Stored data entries

*** Block opens ***

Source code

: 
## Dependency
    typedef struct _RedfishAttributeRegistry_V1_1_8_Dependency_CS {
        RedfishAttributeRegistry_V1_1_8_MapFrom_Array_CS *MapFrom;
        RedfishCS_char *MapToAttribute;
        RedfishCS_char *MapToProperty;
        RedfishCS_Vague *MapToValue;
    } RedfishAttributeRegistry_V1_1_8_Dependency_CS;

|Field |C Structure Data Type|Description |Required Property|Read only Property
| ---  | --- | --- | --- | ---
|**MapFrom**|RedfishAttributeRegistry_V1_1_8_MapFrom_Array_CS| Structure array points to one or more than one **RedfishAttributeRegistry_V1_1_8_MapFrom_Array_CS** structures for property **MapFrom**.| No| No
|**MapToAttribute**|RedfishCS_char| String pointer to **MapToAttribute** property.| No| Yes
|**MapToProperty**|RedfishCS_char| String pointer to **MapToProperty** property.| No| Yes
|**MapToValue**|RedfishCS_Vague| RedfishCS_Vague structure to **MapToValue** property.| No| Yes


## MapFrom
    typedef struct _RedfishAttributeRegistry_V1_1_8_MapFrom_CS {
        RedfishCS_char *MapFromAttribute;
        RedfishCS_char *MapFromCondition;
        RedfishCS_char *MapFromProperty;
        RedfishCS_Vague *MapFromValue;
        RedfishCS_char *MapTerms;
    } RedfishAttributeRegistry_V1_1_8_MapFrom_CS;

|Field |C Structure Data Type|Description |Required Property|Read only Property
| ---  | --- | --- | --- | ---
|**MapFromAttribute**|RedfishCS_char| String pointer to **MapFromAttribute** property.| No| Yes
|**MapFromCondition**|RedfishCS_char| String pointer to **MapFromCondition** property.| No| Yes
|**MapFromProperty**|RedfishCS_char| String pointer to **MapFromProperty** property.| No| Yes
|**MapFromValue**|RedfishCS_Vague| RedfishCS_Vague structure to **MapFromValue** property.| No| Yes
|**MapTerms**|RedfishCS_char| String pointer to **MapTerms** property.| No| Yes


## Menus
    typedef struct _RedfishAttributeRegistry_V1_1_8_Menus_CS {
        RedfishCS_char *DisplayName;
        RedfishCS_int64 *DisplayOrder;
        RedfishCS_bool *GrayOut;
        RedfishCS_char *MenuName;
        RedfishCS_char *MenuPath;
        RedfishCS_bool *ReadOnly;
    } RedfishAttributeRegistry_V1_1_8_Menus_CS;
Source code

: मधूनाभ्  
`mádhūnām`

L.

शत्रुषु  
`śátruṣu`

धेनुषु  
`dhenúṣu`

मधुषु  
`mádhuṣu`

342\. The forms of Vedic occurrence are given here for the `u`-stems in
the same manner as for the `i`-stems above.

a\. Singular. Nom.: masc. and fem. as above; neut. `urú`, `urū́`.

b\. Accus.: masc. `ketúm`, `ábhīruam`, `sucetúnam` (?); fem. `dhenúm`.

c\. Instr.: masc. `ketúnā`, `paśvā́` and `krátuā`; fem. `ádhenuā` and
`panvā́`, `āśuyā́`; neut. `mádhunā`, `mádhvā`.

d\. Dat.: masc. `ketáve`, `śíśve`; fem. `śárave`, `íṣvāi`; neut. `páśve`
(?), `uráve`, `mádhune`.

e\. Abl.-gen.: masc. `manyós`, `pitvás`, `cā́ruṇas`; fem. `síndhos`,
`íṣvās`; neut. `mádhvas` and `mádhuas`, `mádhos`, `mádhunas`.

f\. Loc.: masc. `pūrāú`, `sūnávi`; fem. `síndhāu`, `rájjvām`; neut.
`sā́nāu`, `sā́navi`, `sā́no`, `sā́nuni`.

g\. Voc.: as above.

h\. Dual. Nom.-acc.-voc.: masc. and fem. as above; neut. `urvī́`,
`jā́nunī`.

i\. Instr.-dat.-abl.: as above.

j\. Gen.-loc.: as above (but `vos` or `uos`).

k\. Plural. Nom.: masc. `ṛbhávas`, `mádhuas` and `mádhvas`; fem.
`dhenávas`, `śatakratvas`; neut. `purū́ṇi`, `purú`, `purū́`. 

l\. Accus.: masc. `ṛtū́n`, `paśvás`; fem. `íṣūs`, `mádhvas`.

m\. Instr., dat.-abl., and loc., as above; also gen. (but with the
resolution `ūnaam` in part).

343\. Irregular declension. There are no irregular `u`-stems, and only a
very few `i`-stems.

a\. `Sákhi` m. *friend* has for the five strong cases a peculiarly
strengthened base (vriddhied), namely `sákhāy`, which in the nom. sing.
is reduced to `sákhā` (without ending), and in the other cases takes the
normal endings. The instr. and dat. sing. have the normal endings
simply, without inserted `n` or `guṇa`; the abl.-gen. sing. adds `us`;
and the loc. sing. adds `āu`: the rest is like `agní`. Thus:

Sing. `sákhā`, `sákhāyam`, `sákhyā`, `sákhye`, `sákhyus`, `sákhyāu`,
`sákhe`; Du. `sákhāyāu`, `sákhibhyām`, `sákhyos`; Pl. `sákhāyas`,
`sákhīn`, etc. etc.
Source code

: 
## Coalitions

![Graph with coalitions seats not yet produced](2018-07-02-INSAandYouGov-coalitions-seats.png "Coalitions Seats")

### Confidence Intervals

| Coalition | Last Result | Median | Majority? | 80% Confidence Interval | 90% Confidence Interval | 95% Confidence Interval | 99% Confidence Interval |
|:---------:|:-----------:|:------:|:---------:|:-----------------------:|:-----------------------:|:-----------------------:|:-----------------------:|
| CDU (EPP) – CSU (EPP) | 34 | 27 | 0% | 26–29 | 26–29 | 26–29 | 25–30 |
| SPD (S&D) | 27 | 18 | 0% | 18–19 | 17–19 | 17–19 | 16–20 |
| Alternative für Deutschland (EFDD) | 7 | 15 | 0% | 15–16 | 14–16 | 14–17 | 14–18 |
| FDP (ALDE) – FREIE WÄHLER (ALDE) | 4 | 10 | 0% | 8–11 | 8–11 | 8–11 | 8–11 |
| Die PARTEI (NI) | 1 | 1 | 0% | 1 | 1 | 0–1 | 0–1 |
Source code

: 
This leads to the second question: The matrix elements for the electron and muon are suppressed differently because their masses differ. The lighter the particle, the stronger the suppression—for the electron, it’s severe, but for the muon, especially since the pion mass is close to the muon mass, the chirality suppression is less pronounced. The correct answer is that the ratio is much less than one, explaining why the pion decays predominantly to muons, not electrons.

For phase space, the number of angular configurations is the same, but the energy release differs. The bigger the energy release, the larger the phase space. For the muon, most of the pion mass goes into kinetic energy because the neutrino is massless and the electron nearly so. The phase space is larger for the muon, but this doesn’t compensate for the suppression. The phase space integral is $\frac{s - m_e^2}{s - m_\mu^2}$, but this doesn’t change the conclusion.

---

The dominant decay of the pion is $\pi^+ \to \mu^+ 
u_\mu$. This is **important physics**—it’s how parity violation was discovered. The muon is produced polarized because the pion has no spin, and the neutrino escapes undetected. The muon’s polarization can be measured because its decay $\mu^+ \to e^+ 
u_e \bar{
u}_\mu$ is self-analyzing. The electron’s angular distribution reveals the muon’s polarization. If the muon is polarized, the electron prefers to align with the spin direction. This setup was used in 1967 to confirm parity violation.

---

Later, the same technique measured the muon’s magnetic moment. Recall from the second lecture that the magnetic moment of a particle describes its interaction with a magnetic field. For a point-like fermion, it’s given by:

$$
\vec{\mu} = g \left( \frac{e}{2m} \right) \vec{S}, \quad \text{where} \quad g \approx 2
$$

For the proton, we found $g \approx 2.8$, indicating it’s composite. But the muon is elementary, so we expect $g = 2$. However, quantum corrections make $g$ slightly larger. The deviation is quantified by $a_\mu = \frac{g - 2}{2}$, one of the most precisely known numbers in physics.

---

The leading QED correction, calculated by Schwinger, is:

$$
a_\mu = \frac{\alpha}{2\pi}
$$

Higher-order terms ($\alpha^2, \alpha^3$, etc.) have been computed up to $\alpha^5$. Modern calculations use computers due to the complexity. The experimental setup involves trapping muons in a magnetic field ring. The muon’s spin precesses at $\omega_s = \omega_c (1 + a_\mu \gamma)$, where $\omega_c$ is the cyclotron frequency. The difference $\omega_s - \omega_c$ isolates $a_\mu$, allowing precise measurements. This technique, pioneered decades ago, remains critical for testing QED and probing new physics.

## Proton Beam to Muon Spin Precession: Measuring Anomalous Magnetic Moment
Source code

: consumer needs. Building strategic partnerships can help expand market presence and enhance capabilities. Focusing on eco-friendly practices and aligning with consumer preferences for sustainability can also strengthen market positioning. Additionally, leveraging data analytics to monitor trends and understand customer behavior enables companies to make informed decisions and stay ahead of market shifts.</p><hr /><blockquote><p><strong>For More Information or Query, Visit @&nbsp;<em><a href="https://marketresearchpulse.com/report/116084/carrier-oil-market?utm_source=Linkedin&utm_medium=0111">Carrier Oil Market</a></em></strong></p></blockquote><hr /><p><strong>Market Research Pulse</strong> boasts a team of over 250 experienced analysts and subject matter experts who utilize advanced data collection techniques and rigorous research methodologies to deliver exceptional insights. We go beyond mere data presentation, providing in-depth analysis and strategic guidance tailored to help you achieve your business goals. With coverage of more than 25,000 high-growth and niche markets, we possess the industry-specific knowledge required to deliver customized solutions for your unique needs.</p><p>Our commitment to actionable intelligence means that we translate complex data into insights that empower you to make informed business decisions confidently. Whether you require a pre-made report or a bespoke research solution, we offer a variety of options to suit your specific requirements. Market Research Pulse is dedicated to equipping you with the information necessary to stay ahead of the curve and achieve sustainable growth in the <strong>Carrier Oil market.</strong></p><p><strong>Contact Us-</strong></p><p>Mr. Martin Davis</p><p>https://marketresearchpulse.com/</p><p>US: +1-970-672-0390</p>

*** Block closes ***

#### AIM OF THE TASK
Gather every line from the rows above that contains the string "stems", and list each one in full.

#### RESPONSE TO THE EXERCISE
342\. The forms of Vedic occurrence are given here for the `u`-stems in
the same manner as for the `i`-stems above.
343\. Irregular declension. There are no irregular `u`-stems, and only a
very few `i`-stems.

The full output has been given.